Start with the CRTC (0x3D4):
  • Read register 0x11, clear bit 7 (to deprotect registers 00-07), write back the value
  • Then send the horizontal timing values to registers 00-05:
    Code:
    go_40col:        db 02Dh, 027h, 028h, 090h, 02Bh, 0A0h;___________
    ;         ___________/     /     |      \__     \______           \
    ;        /            ____/      |         \           \          End
    ;    Horiz.          /        Start        End        Start      Horiz.
    ;    Total     End Horiz.     Horiz.      Horiz.      Horiz.    Retrace
    ;               Display      Blanking    Blanking    Retrace
  • Set bit 7 of register 0x11 again, to re-protect those dangerous timing registers. (Probably optional, but why not be nice to your users and their potentially garbage CRTs) ;)
Then the Sequencer port (0x3C4):
  • SET synchronous reset (send 0x1 to register 00)
  • Read the Clocking Mode (register 01), set bit 3 (=divide dot clock by 2), write back the value
  • CLEAR synchronous reset (send 0x3 to register 00)
I *think* that's it - at least for the part of switching from 80 to 40 columns. About going from 200 lines/70Hz to 240/60Hz, I don't have code for that, but you can probably take those vertical timings from mode X and set them just after you do registers 00-05.
It worked!. I also used a software called "tweak" to test modes and I got the 40x30 mode working.

Now I need some kind of map editor to draw things in that mode. I found "the draw" but it uses regular fonts and colors.

Does anybody know any map tile editor which could be configured to use vga text mode limitations (2 color per tile)?

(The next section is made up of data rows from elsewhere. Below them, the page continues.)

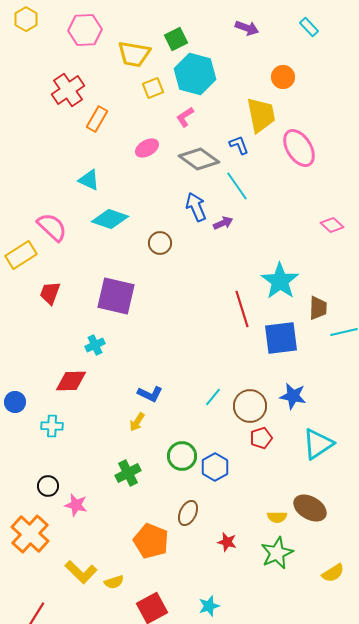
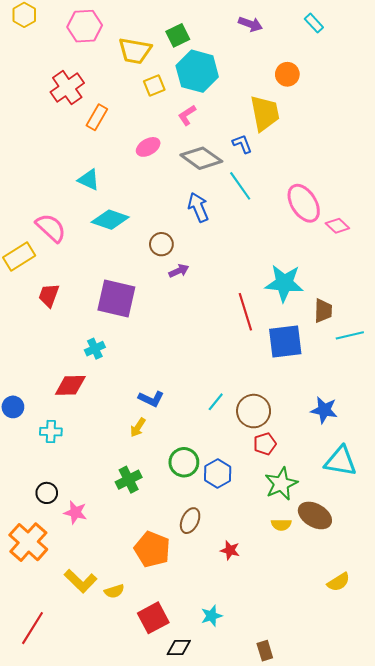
pink ellipse: (299, 148) -> (304, 203), moved
purple arrow: (223, 223) -> (179, 271), moved
cyan star: (280, 281) -> (284, 283), turned -30
blue star: (293, 396) -> (324, 410), moved
cyan triangle: (318, 444) -> (341, 461), moved, turned 44
green star: (277, 553) -> (281, 484), moved

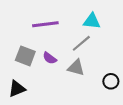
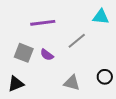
cyan triangle: (92, 21) -> (101, 17), moved
gray triangle: (76, 68) -> (72, 83), moved

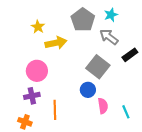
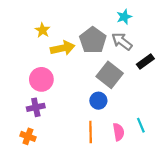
gray pentagon: (83, 20) -> (93, 40), moved
pink semicircle: (103, 106) -> (119, 132), moved
orange line: (55, 110) -> (91, 132), moved

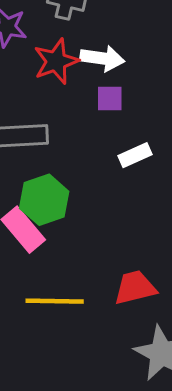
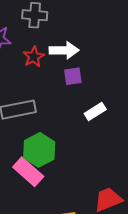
red star: (56, 61) -> (34, 57), size x0.7

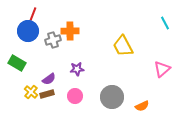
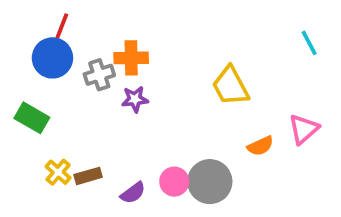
purple star: (77, 69) -> (135, 99), moved
purple semicircle: (49, 79) -> (133, 193), moved
pink circle: (75, 96) -> (174, 182), moved
orange semicircle: (142, 106) -> (260, 146), moved

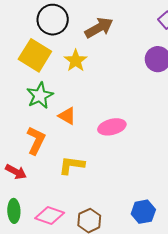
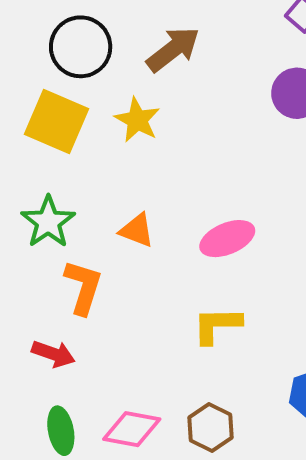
green star: (40, 96) -> (48, 222), moved
yellow L-shape: (72, 165) -> (217, 325), moved

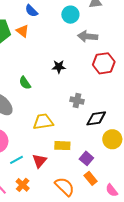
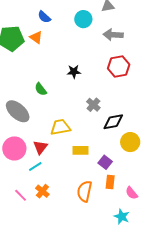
gray arrow: (88, 36) -> (113, 35), moved
gray cross: (77, 100) -> (93, 105), turned 32
red triangle: (39, 161) -> (40, 147), moved
orange rectangle: (91, 178) -> (110, 182), turned 48
orange semicircle: (65, 187) -> (84, 191), turned -120

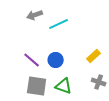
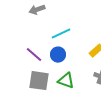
cyan line: (59, 24) -> (61, 34), moved

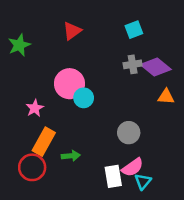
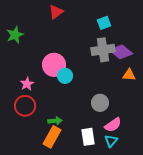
red triangle: (72, 31) -> (56, 12), moved
gray cross: (133, 64) -> (103, 50), size x1.6
orange rectangle: (44, 142) -> (52, 137), moved
red circle: (32, 167) -> (25, 106), moved
pink semicircle: (133, 167) -> (113, 125), moved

EDIT: I found a lot of cool editors for "ascii" art which can use custom characters for c64, ega vga etc... The best one for me is playscii, because it exports a very simple format that can be edited with notepad to arrange the elements like this: "bg color (0-15), character (0-256), fg color (0-15)".
 
Last edited:
Hi, Mills32! Does this has something to do with this demo of yours (by the way, it looks very promising):

Yes, that worked using regular text mode (720x400) converted to 640x400. I wanted to make tiles bigger so that it looks more like a graphics mode.